When Email Goes Bad

It's easy to fire off an email with barely any effort at all. And that's exactly how much effort goes into most emails: none. Ole Eichhorn's Tyranny of Email offers a succinct set of guidelines to avoid thoughtless email abuse:

This is a companion discussion topic for the original blog entry at: http://www.codinghorror.com/blog/2005/09/when-email-goes-bad.html

Before anyone posts a comment, hey, how about that Lifehacker’s Guide to Weblog Comments? :wink:


Its also a good idea to assume that everyone may read it, considering how easy it is for others to forward mail around.

And in the financial industry (where I work) the Sarbanes-Oxley act pretty much assures that your mail will never be deleted.

The 43 folders advice is interesting because except for point 5, it’s the same “inverted pyramid” style that newswriters use. (One presumes that the authors of news articles don’t ask for what they want. Perhaps they expect us just to infer it. :slight_smile: )

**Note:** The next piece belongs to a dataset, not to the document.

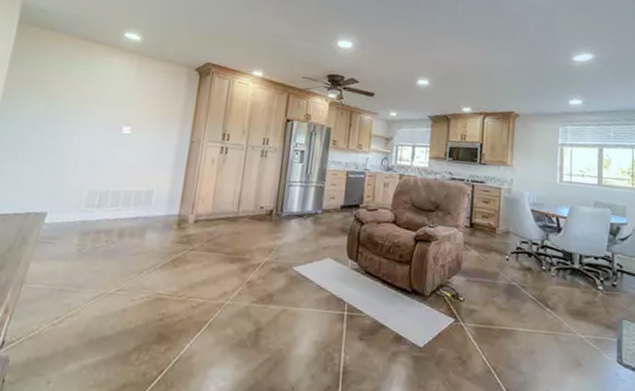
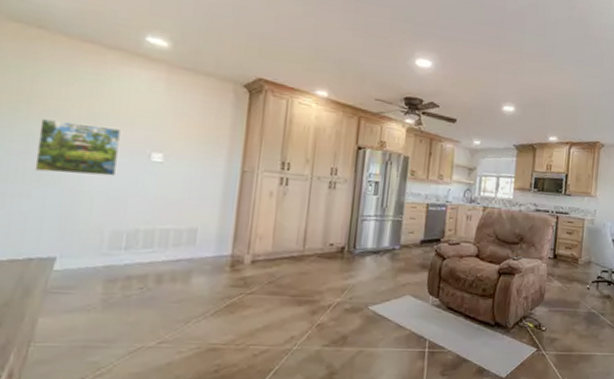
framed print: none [38,100,101,146] -> present [34,119,120,176]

Writing advice is pretty much universal, and just coz it’s email doesn’t mean the same rules don’t apply …

Good business writing may have some broad similarities. However, I think there are some major differences in how you write an email, a blog entry, and an IM…

Writing advice is pretty much universal, and just coz it’s email doesn’t mean the same rules don’t apply …

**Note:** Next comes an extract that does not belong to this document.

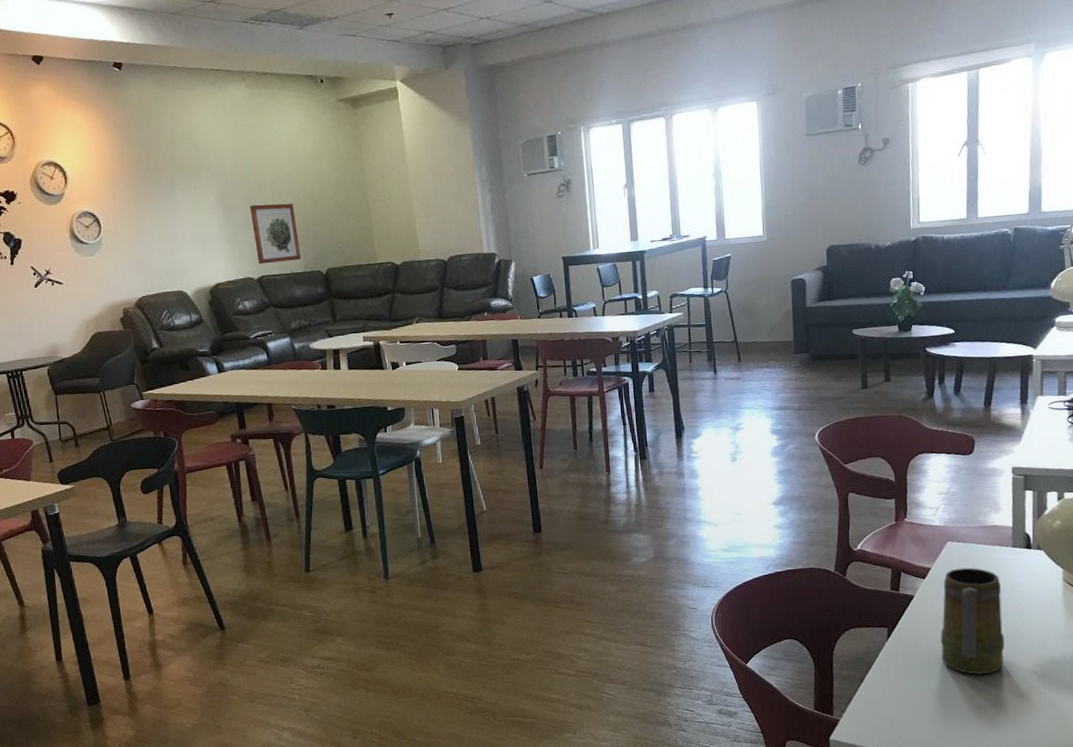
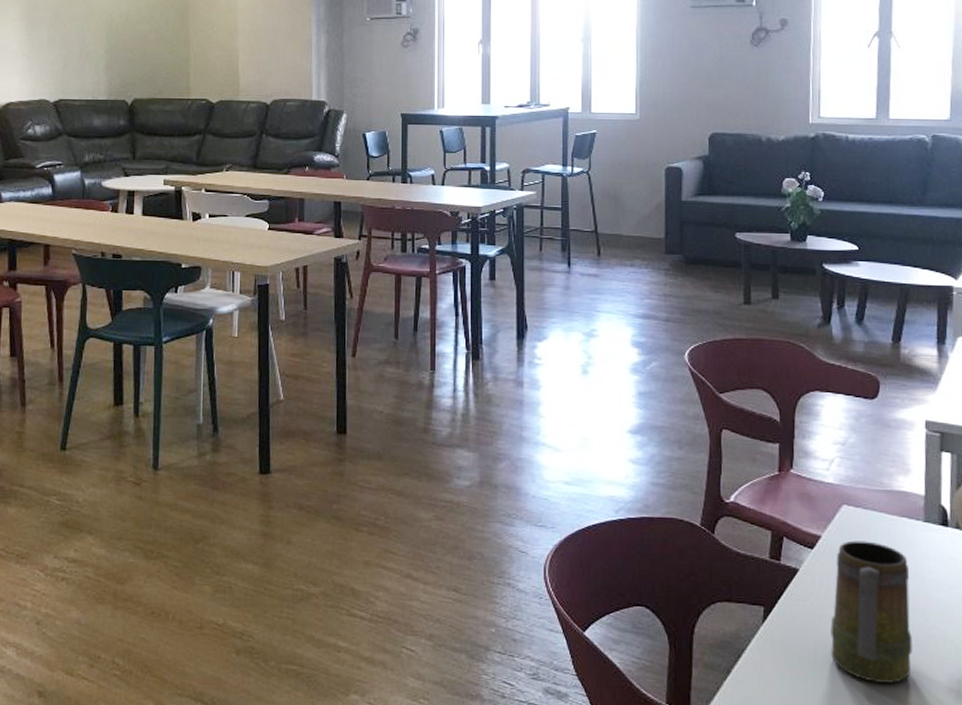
wall art: present [249,203,302,265] -> none [56,21,106,87]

Oh, really? So writing an IM or a blog entry is just like writing an email?

Not exactly alike, but very similar. Business writing style guidelines aim for clarity and effectiveness; the same basic concerns are always present.

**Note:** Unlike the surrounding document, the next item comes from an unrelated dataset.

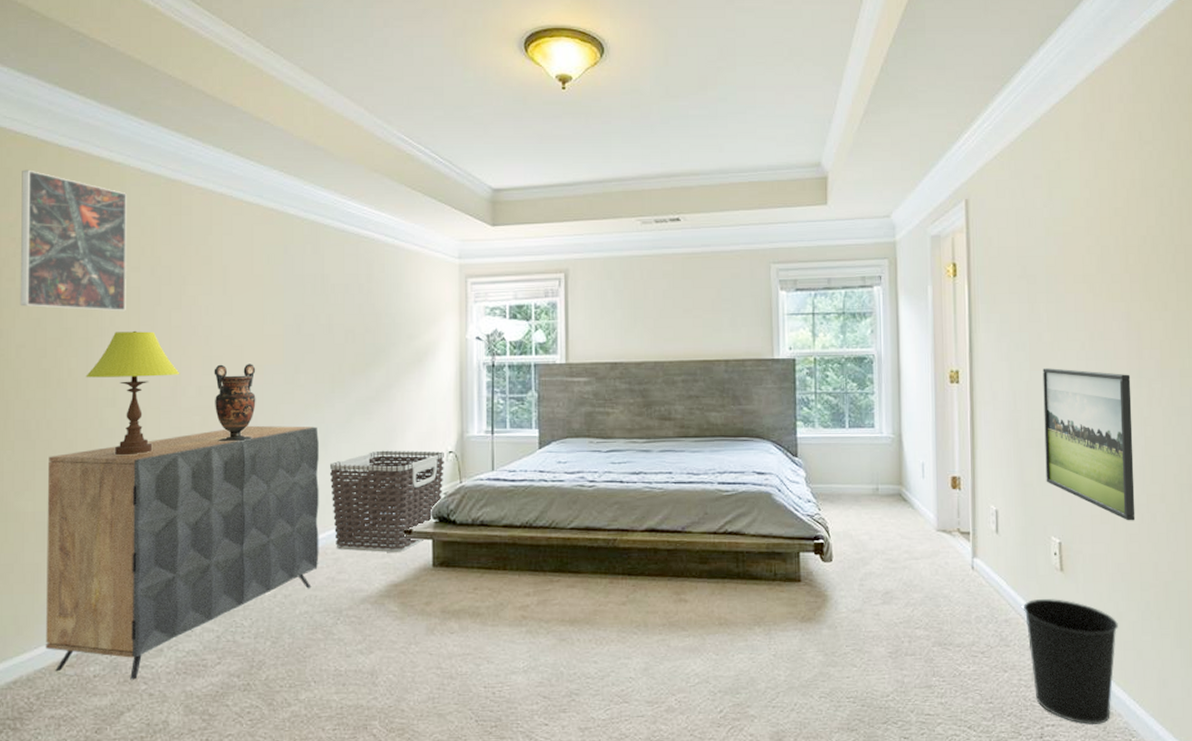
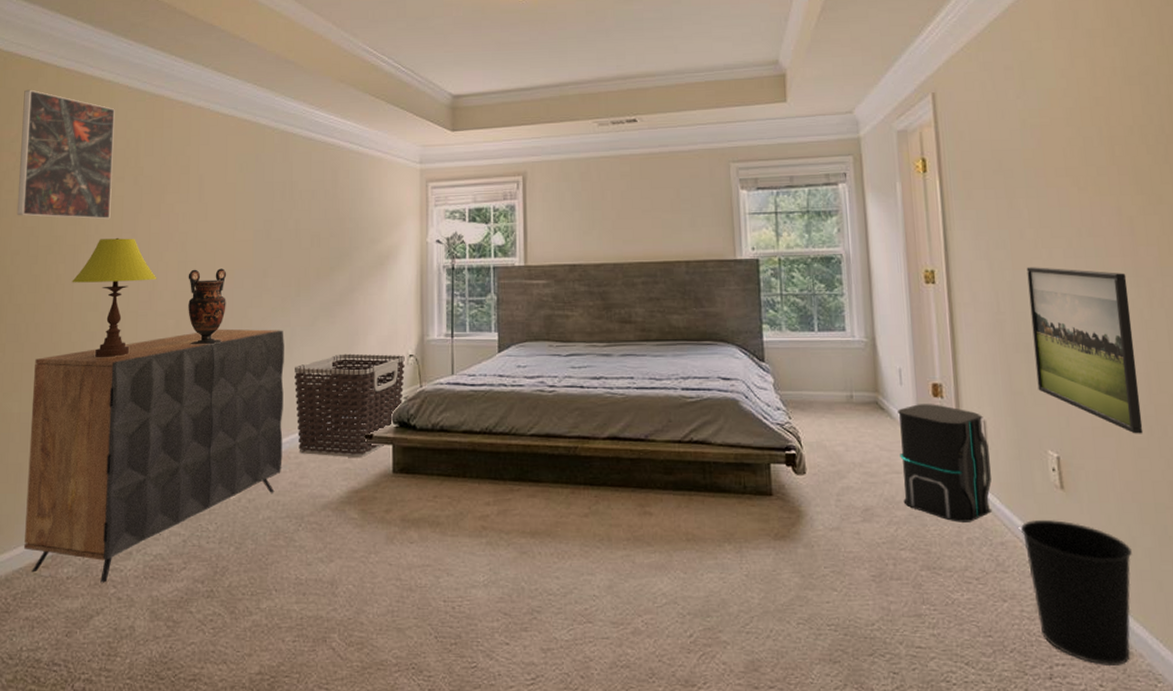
speaker: none [918,495,1000,603] -> present [897,404,992,522]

Are you being contrary on purpose Jeff?

Here is Guy Kawasaki’s guide on this topic, “The Effective Emailer”


Something I’ve done in the past is set up a rule in Outlook to hold mail for [x] number of minutes before sending it…this has saved me in the past as on more than one occassion I’ve asked myself…“is that message really email worthy”, or even saved my ass from sending a heated message to someone.